Bertucci watches. I challenge you to find a Made in America watch that is as tough and reliable as a field watch from Bertucci. And when do you ever see the owner and founder of a company – in this case, Mike Bertucci – at a trade show? I particularly love the Super illuminated model. Two ways to light up the face. Perfect for late night barn checks and midnight emergencies.

Also. Kimes Ranch Jeans. I’ve been singing their praises for years as a Made in America company that gets us. And by us, I mean riders. They continue to grow and can be found online and in stores like Big R, Murdochs, and other farm and ranch type stores. Loving their new style, the Lola.

Kimes Ranch Jeans

We thank Kate’s Real Food and Patagonia WorkWear for their continued support. Did you know? All ya gotta do is comment or suggest a podcast topic or send us a training question here and you’ll be automatically qualified for our monthly Patagonia WorkWear giveaway.

Listen to Episode 29

Posted in Podcast, Reviews and Links.

One Comment

  1. Hello and thank you, Maddy for being willing to bravely take on this conversation, you were so patient and kind and it was sometimes maddening to listen to the grace you offered to Art –who sounds like a sincere and well-intentioned man. And Art, I do appreciate your willingness to engage in the conversation. Your thoughts on personality types are well taken and helpful in understanding men and women from all cultures and backgrounds–and horses too.

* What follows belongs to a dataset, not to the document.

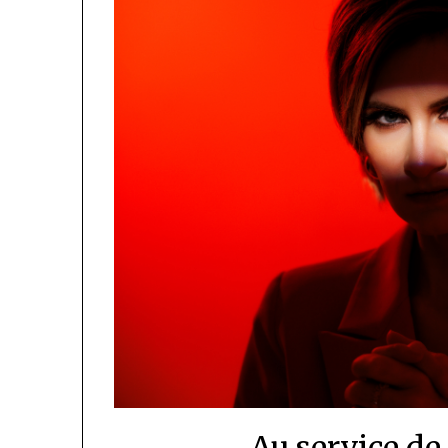
Au service de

    But, you didn’t answer Maddy’s question — I think you didn’t understand it–and, from where I sit, it seems you somehow have not had the opportunity to understand the privilege that your position has afforded you. You object to identity politics and I do believe that you mean this kindly — many of we privileged folk grew up thinking that we all start from the same place and we all play on that cliche even playing field and so we would be better off if we could learn to be color blind and gender blind and just give everyone a chance. Art, you are plus or minus my age, but I don’t think you ever left a meeting after dark wondering if you’d get safely to your car, by which I mean you never actually experienced assault and rape by men, (yup) who just thought they could and so they did. I just cried the whole way as I drove through Laramie, WY recently– they knew they could and so they did. (Maybe you never knew you were related to or knew, or loved a gay man or lesbian (maybe), but don’t you see how that young, gay man, Matthew Shepherd, needs to be acknowledged as a young gay man in order for this whole world to see that he has the right to be? ) You have a strong daughter, if you were Lakota would your message to her be the same? How do you not see that the lovely children you raised have not had to deal with the fear of not feeling safe in this country– my country and your country. And generations of my family have farmed on land that was taken but in all Christian goodness they thought it was OK to disparage the “Indians” with fill in the blank character liabilities. And I do not understand, if you love my country and your country, how you could believe that it is not fundamentally important to understand that this country was built on the labor of people who were enslaved and who are still not safe in this country. And how could you possibly with your eyes open believe that it is not important to recognize that the world their children go out into is less safe for them? I just do not understand. If we look maybe we can heal. If we don’t look, there is no engineer smart enough to work around that blind spot.